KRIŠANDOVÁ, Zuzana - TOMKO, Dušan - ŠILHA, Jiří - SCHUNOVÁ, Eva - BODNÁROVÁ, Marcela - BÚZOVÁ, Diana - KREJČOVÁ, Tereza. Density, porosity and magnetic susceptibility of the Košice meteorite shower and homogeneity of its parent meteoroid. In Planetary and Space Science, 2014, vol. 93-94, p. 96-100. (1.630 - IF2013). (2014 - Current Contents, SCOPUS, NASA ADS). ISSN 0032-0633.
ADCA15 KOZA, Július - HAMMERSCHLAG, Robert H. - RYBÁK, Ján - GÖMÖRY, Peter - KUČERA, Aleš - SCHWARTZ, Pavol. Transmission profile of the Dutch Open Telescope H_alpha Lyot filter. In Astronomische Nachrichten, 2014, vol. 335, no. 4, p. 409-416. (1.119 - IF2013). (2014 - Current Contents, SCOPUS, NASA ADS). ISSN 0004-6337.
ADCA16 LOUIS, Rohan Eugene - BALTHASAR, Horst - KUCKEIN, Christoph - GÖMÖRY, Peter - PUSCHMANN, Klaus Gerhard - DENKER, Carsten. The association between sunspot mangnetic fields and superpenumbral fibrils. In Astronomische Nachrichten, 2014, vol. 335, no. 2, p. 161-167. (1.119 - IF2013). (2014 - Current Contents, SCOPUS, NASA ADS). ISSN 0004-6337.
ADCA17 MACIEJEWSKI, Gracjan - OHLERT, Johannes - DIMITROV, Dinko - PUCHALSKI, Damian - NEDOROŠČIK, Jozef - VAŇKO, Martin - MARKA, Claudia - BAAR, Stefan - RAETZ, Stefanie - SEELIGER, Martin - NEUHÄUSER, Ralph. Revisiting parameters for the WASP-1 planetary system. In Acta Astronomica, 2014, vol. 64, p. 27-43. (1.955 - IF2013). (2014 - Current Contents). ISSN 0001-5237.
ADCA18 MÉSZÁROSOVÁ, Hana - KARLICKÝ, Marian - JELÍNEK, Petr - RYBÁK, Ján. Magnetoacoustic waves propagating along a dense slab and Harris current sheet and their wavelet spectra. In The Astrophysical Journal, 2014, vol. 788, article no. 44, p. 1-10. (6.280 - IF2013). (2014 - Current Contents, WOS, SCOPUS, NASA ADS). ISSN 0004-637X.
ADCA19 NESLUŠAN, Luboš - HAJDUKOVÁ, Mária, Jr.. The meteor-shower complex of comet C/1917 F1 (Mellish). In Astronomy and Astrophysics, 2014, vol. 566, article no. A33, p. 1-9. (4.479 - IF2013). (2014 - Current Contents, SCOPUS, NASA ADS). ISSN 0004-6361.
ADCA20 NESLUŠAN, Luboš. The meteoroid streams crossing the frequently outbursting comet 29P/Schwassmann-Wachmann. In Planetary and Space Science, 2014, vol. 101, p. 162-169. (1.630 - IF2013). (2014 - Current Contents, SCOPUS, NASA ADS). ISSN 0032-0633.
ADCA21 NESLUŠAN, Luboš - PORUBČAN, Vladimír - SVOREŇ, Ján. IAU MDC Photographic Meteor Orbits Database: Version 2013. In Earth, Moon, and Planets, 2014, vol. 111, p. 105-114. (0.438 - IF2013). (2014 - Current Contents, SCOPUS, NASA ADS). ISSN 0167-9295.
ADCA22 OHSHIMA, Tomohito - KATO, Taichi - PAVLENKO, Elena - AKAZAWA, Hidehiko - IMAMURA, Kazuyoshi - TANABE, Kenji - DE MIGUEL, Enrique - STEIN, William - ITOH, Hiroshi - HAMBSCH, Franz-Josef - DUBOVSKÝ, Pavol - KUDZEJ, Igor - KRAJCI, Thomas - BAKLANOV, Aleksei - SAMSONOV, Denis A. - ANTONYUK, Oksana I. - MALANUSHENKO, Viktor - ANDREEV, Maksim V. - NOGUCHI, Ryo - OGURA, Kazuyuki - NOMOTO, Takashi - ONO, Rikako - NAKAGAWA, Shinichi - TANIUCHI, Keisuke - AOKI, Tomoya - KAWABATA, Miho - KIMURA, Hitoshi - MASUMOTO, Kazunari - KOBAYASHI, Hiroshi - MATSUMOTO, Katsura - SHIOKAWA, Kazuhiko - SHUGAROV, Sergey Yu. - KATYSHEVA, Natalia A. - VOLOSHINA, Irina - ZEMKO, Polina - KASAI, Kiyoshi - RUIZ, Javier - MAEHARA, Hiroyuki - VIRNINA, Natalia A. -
= = =
THE TASK:
Give back all the data exactly as written.

RESPONSE AREA:
KRIŠANDOVÁ, Zuzana - TOMKO, Dušan - ŠILHA, Jiří - SCHUNOVÁ, Eva - BODNÁROVÁ, Marcela - BÚZOVÁ, Diana - KREJČOVÁ, Tereza. Density, porosity and magnetic susceptibility of the Košice meteorite shower and homogeneity of its parent meteoroid. In Planetary and Space Science, 2014, vol. 93-94, p. 96-100. (1.630 - IF2013). (2014 - Current Contents, SCOPUS, NASA ADS). ISSN 0032-0633.
ADCA15 KOZA, Július - HAMMERSCHLAG, Robert H. - RYBÁK, Ján - GÖMÖRY, Peter - KUČERA, Aleš - SCHWARTZ, Pavol. Transmission profile of the Dutch Open Telescope H_alpha Lyot filter. In Astronomische Nachrichten, 2014, vol. 335, no. 4, p. 409-416. (1.119 - IF2013). (2014 - Current Contents, SCOPUS, NASA ADS). ISSN 0004-6337.
ADCA16 LOUIS, Rohan Eugene - BALTHASAR, Horst - KUCKEIN, Christoph - GÖMÖRY, Peter - PUSCHMANN, Klaus Gerhard - DENKER, Carsten. The association between sunspot mangnetic fields and superpenumbral fibrils. In Astronomische Nachrichten, 2014, vol. 335, no. 2, p. 161-167. (1.119 - IF2013). (2014 - Current Contents, SCOPUS, NASA ADS). ISSN 0004-6337.
ADCA17 MACIEJEWSKI, Gracjan - OHLERT, Johannes - DIMITROV, Dinko - PUCHALSKI, Damian - NEDOROŠČIK, Jozef - VAŇKO, Martin - MARKA, Claudia - BAAR, Stefan - RAETZ, Stefanie - SEELIGER, Martin - NEUHÄUSER, Ralph. Revisiting parameters for the WASP-1 planetary system. In Acta Astronomica, 2014, vol. 64, p. 27-43. (1.955 - IF2013). (2014 - Current Contents). ISSN 0001-5237.
ADCA18 MÉSZÁROSOVÁ, Hana - KARLICKÝ, Marian - JELÍNEK, Petr - RYBÁK, Ján. Magnetoacoustic waves propagating along a dense slab and Harris current sheet and their wavelet spectra. In The Astrophysical Journal, 2014, vol. 788, article no. 44, p. 1-10. (6.280 - IF2013). (2014 - Current Contents, WOS, SCOPUS, NASA ADS). ISSN 0004-637X.
ADCA19 NESLUŠAN, Luboš - HAJDUKOVÁ, Mária, Jr.. The meteor-shower complex of comet C/1917 F1 (Mellish). In Astronomy and Astrophysics, 2014, vol. 566, article no. A33, p. 1-9. (4.479 - IF2013). (2014 - Current Contents, SCOPUS, NASA ADS). ISSN 0004-6361.
ADCA20 NESLUŠAN, Luboš. The meteoroid streams crossing the frequently outbursting comet 29P/Schwassmann-Wachmann. In Planetary and Space Science, 2014, vol. 101, p. 162-169. (1.630 - IF2013). (2014 - Current Contents, SCOPUS, NASA ADS). ISSN 0032-0633.
ADCA21 NESLUŠAN, Luboš - PORUBČAN, Vladimír - SVOREŇ, Ján. IAU MDC Photographic Meteor Orbits Database: Version 2013. In Earth, Moon, and Planets, 2014, vol. 111, p. 105-114. (0.438 - IF2013). (2014 - Current Contents, SCOPUS, NASA ADS). ISSN 0167-9295.
ADCA22 OHSHIMA, Tomohito - KATO, Taichi - PAVLENKO, Elena - AKAZAWA, Hidehiko - IMAMURA, Kazuyoshi - TANABE, Kenji - DE MIGUEL, Enrique - STEIN, William - ITOH, Hiroshi - HAMBSCH, Franz-Josef - DUBOVSKÝ, Pavol - KUDZEJ, Igor - KRAJCI, Thomas - BAKLANOV, Aleksei - SAMSONOV, Denis A. - ANTONYUK, Oksana I. - MALANUSHENKO, Viktor - ANDREEV, Maksim V. - NOGUCHI, Ryo - OGURA, Kazuyuki - NOMOTO, Takashi - ONO, Rikako - NAKAGAWA, Shinichi - TANIUCHI, Keisuke - AOKI, Tomoya - KAWABATA, Miho - KIMURA, Hitoshi - MASUMOTO, Kazunari - KOBAYASHI, Hiroshi - MATSUMOTO, Katsura - SHIOKAWA, Kazuhiko - SHUGAROV, Sergey Yu. - KATYSHEVA, Natalia A. - VOLOSHINA, Irina - ZEMKO, Polina - KASAI, Kiyoshi - RUIZ, Javier - MAEHARA, Hiroyuki - VIRNINA, Natalia A. -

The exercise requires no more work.